C’est en 2013 que Jean-Claude Ellena crée pour la collection des Hermessences, un parfum complètement atypique qu’il décrit ainsi : « «Le parfum d’une rencontre entre un homme de goût et un homme de nez. Je désirais vous inviter à la découverte des odeurs d’épices, de rhum, de parquet ciré et de bois fumé. Une forme d’évasion inspirée par l’odeur vivifiante, stimulante des côtes bretonnes. Une Hermessence corsaire.» Epice Marine offre des parfums d’épices brisées par les odeurs vivifiantes de la mer. ». C’est sur les conseil d’un autre passionné de parfums que je suis allé le découvrir il y a peu et je dois dire que c’est un peu une révolution olfactive. C’est un parfum linéaire qui allie des notes marines, du vétiver et de la mousse de chêne à des épices comme le cumin et la cardamome pour se terminer sur un fond de cannelle, de noisette et de graine de sésame. Je trouve « Épice Marine » absolument étonnant. Très souvent, dans cette collection, Jean-Claude Ellena a utilisé les épices (« Poivre Samarcande », « Paprika Brasil »…) mais jamais avec autant de singularité. Ce parfum-ci ne ressemble absolument à rien d’autre et il me transporte sur les îles bretonnes à la fin de l’été, le soir, enveloppé dans un pull en cachemire. C’est un bijou.
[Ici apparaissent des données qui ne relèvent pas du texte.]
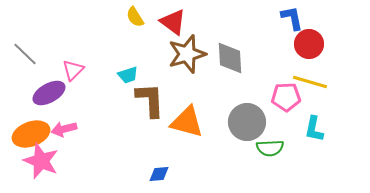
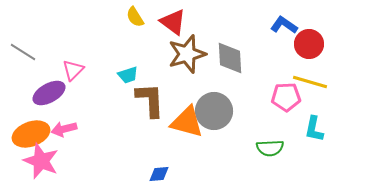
blue L-shape: moved 8 px left, 7 px down; rotated 44 degrees counterclockwise
gray line: moved 2 px left, 2 px up; rotated 12 degrees counterclockwise
gray circle: moved 33 px left, 11 px up
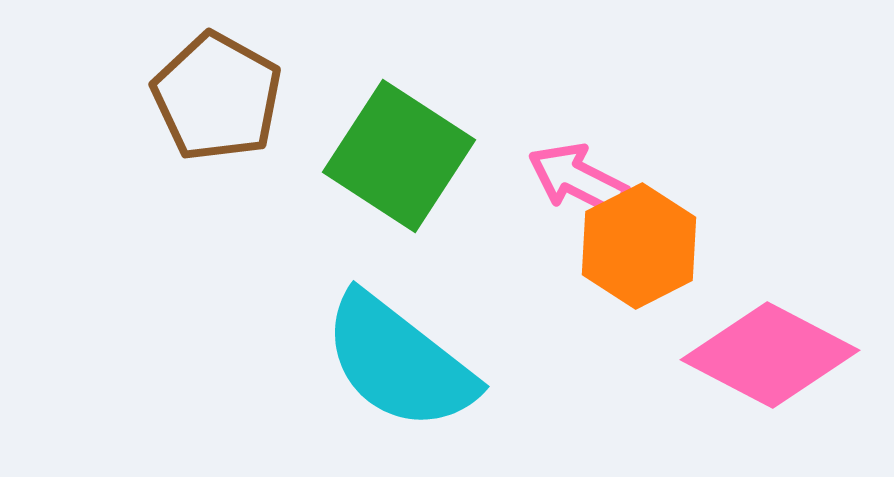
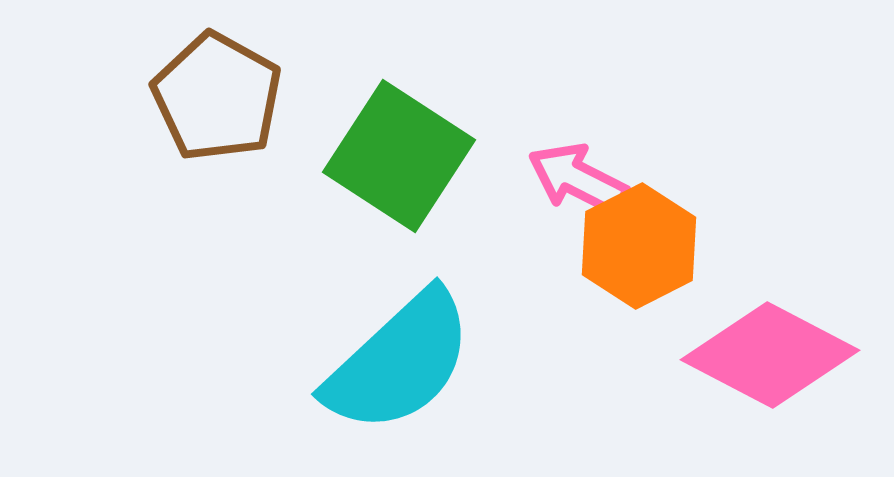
cyan semicircle: rotated 81 degrees counterclockwise
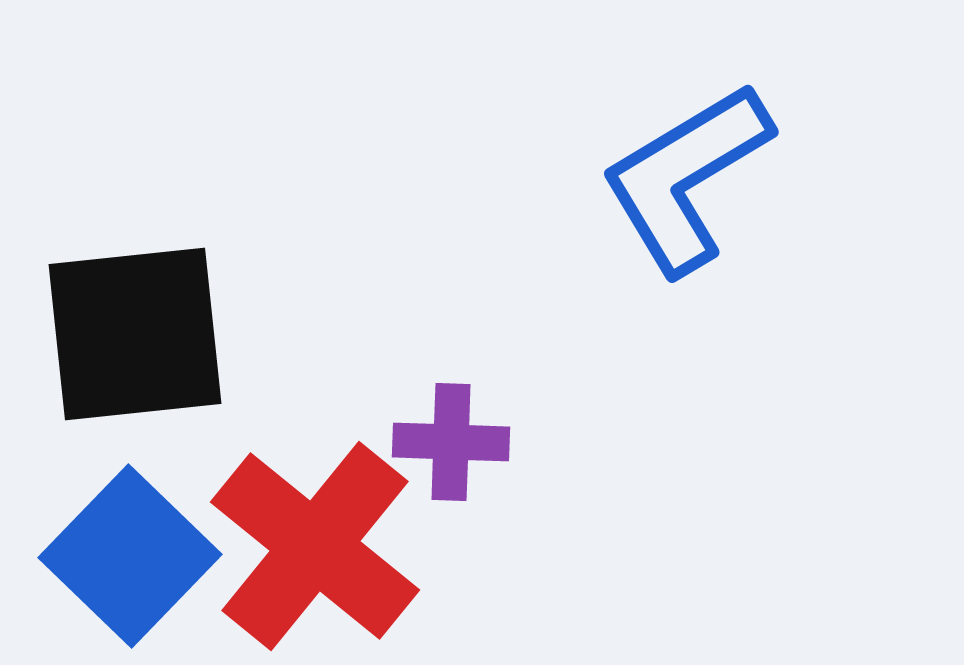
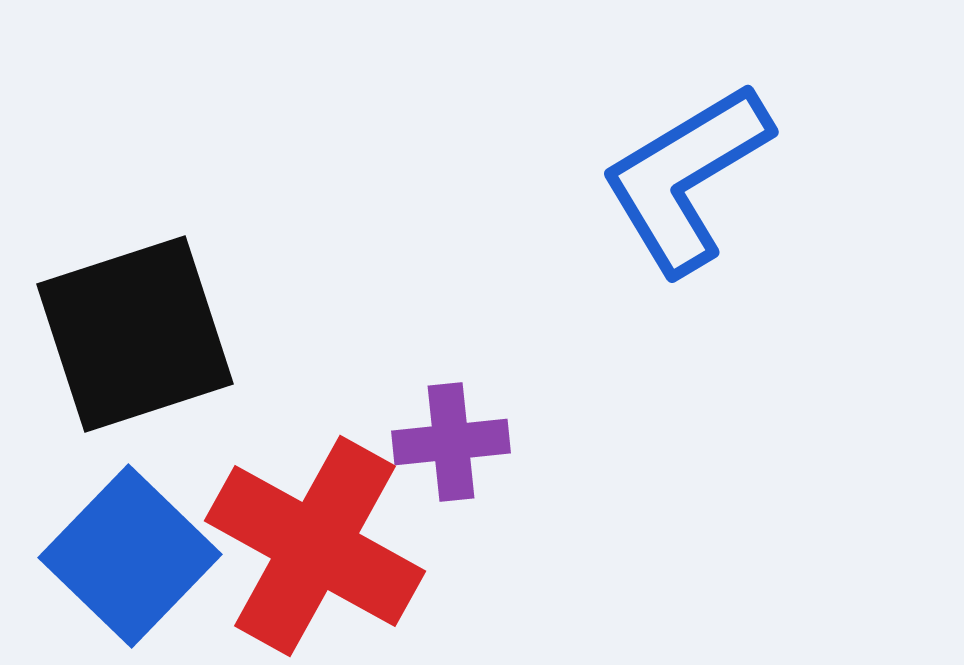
black square: rotated 12 degrees counterclockwise
purple cross: rotated 8 degrees counterclockwise
red cross: rotated 10 degrees counterclockwise
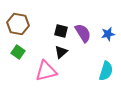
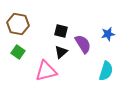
purple semicircle: moved 11 px down
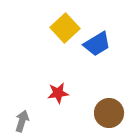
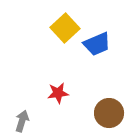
blue trapezoid: rotated 8 degrees clockwise
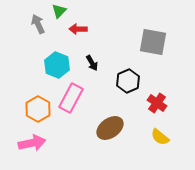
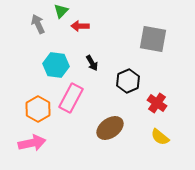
green triangle: moved 2 px right
red arrow: moved 2 px right, 3 px up
gray square: moved 3 px up
cyan hexagon: moved 1 px left; rotated 15 degrees counterclockwise
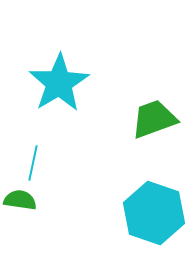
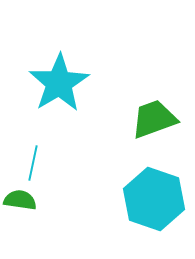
cyan hexagon: moved 14 px up
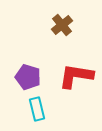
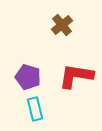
cyan rectangle: moved 2 px left
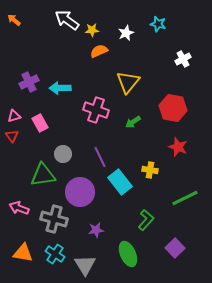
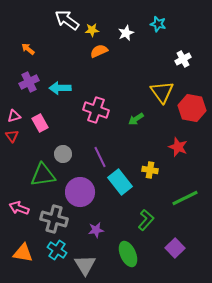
orange arrow: moved 14 px right, 29 px down
yellow triangle: moved 34 px right, 10 px down; rotated 15 degrees counterclockwise
red hexagon: moved 19 px right
green arrow: moved 3 px right, 3 px up
cyan cross: moved 2 px right, 4 px up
Le dernier parfum dont j’avais envie de vous parler, je l’ai déjà évoqué lorsque je l’ai découvert. Il s’agit de « Eau Noire » créé en 2004 par Francis Kurkdjian pour la collection privée de Christian Dior. Il faut aujourd’hui partie des Rarissimes. C’est un oriental fougère avec un départ de sauge sclarée, un coeur de lavande, de café, de cèdre et de cumin et un fond de réglisse et de violette. C’est un parfum très aromatique. La marque le décrit ainsi : « Eau Noire est l'interprétation d'un esprit smoking dans une eau du soir intense, nimbée de mystère. Une interprétation de la lavande en clair-obscur, faisant écho à l'atmosphère du château de la Colle Noire, propriété de Christian Dior située à Grasse, en Provence ». Je dois dire qu’il m’a un peu surpris. Si j’ai été très séduit par son envolée, le développement m’a vraiment dérouté et je ne peux pas dire que je le porterai. J’en salue toutefois l’originalité et la créativité. C’est un parfum qui se veut élégant mais je le trouve surtout singulier. Vous me direz que l’un n’empêche pas l’autre mais finalement, il sort un peu trop de ma bibliothèque olfactive pour me plaire vraiment.
Pour conclure je dirais qu’il m’a vraiment fallu apprivoiser la note de cumin mais que, finalement, maintenant, je l’aime assez lorsqu’elle fait partie d’une composition qui entre dans mes goûts. Je suis particulièrement fan de son duo avec la prune dans « Femme » ou de son alliance avec les hespéridés et le cuir dans « L’Eau d’Hermès ». Cette épice est également très intéressante lorsqu’elle est rafraîchie par les notes marines dans « Épice Marine ». Mon attirance récente pour le cumin prouve que mes goûts, sans changer radicalement, évoluent tout le temps. Pour ma part, je porte avec délice « L’Eau d’Hermès » et je dois dire que je n’en n’ai que des compliments.